Let's say I'm a bioinformatics application developer - maybe Galaxy isn't particularly interesting to me because I like Makefiles or Toil or bash ... still this data and the model for predictions sure might be interesting. Who has the time or resources to collect all of this data - and then try to figure out what is useful in predicting runtimes and memory usage. I'd guess the typical bioinformatics developer does not. If I see that across many different resources and many different tool versions and even tool types (e.g. CWL vs Galaxy) that core count isn't useful as a factor for prediction past a certain point or if I see some parameter is hugely important that I don't expect - those are both really actionable interesting things in very different ways.

If instead I'm an application support specialist at an institute like my former employer MSI, I again may not be particularly interested in Galaxy but I have even less time to figure out how to predict the runtime of an application like bwa that I am deploying and documenting and convey that to my users. This resources gives them a serious place to start. This resource is something we could be contributing back to the broader bioinformatics community. Beyond this general concern about providing a community resources because this should be our mission, application developers and support personal getting this information from Galaxy tools is really great for us - it raises our profile, makes it clear there are serious upsides to contributing to tool wrapping efforts and creating applications that map more cleanly to Galaxy tools. We want application developers to want their uses to use Galaxy - that is really important and we aren't currently doing anything really to incentivize that.

I'm trying to understand why I'm pushing to go big and general here when I generally push for smaller, more application specific pragmatic solutions - I think the answer is that we don't have a competitor in this space - unless I'm missing something (very possible). Who has all this random data, at this scale, over so many tools - and keeps track of it in such a structured way - I think only us right? If we become useful to application developers and admins, we could become indispensable, and then funding agencies have to give us money ... and money to do something broadly useful and maximally open the best kind of money!

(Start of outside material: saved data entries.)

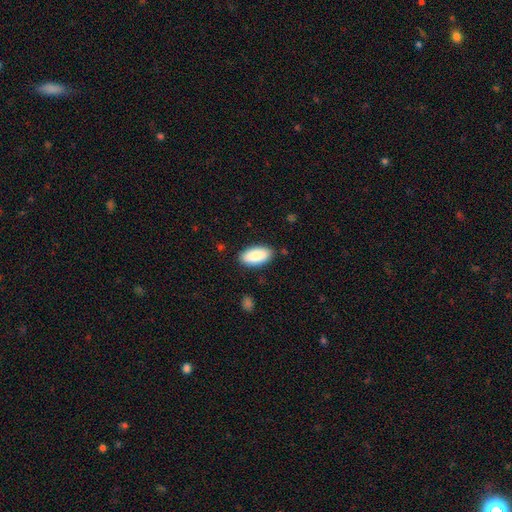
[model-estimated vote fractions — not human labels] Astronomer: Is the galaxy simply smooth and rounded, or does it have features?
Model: smooth — 89%.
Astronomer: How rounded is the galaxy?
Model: in between — 94%.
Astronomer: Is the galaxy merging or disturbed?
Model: none — 86%.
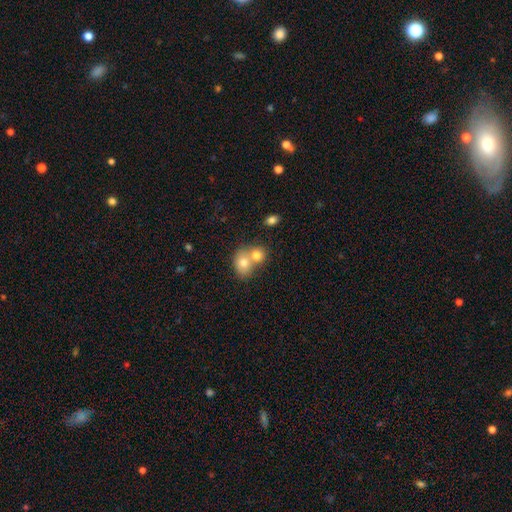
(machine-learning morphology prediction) This appears to be a smooth galaxy with no disk features (66%) that is round (62%). Merging: merger (59%).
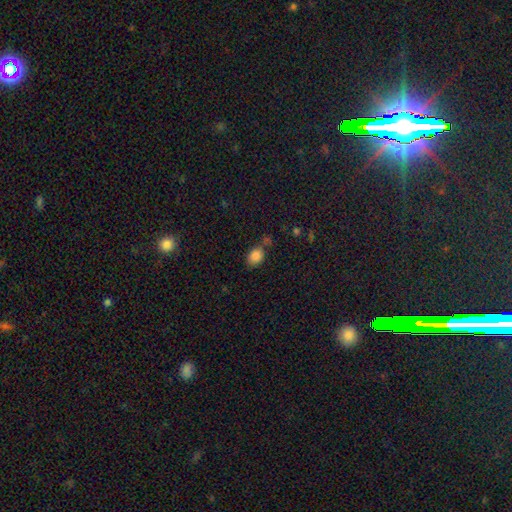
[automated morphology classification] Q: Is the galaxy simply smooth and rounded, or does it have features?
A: smooth — 84%.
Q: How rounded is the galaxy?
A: in between — 59%.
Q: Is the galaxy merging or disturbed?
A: none — 61%.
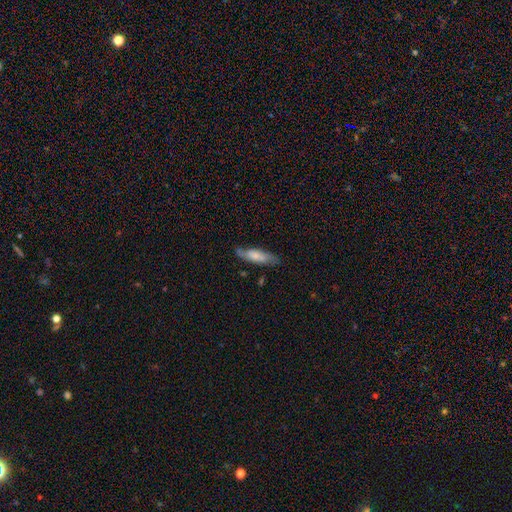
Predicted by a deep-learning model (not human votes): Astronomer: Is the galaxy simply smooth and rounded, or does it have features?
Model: smooth — 60%.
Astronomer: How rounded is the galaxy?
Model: cigar-shaped — 60% (runner-up: in between, 38%).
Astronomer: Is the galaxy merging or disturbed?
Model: none — 71%.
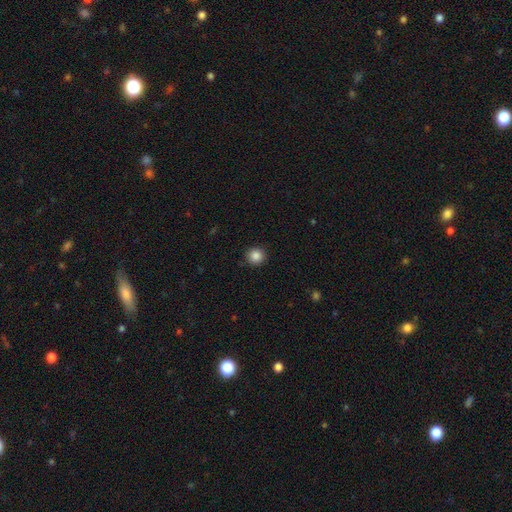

afgane commented 7 years ago

As you point out John, specificity to a project or resource or whatever is not necessarily bad, but it is a likely influence factor. Some people may want to focus on their data/resource/whatever (hence the filtering option) but, yes, others may want just more data. To me, the idea of a (standalone) service for fetching the data and allowing (arbitrary) operations on it feels like a higher level service on top of something like GRT, making that data more accessible and generally usable. If we can pull off the appeal from people other than Galaxy here, all the better.

martenson commented 7 years ago

Just to be clear: I am not trying to squeeze the scope or discourage big thinking but rather to stay focused on the [RFC] Runtime predictions topic. I think GRT is the project we should be pushing for to achieve that the community can share interesting data in a useful structure.

However a little bit of pragmatism could be a good choice here since GRT did not make it to the roadmap but prediction engines did (in form of @atyryshkina). If we commit too big we might be putting constraints on what she can do 'for the greater good' and I would like to prevent that. Hopefully I am wrong.

Many ideas mentioned here are great, keep them coming.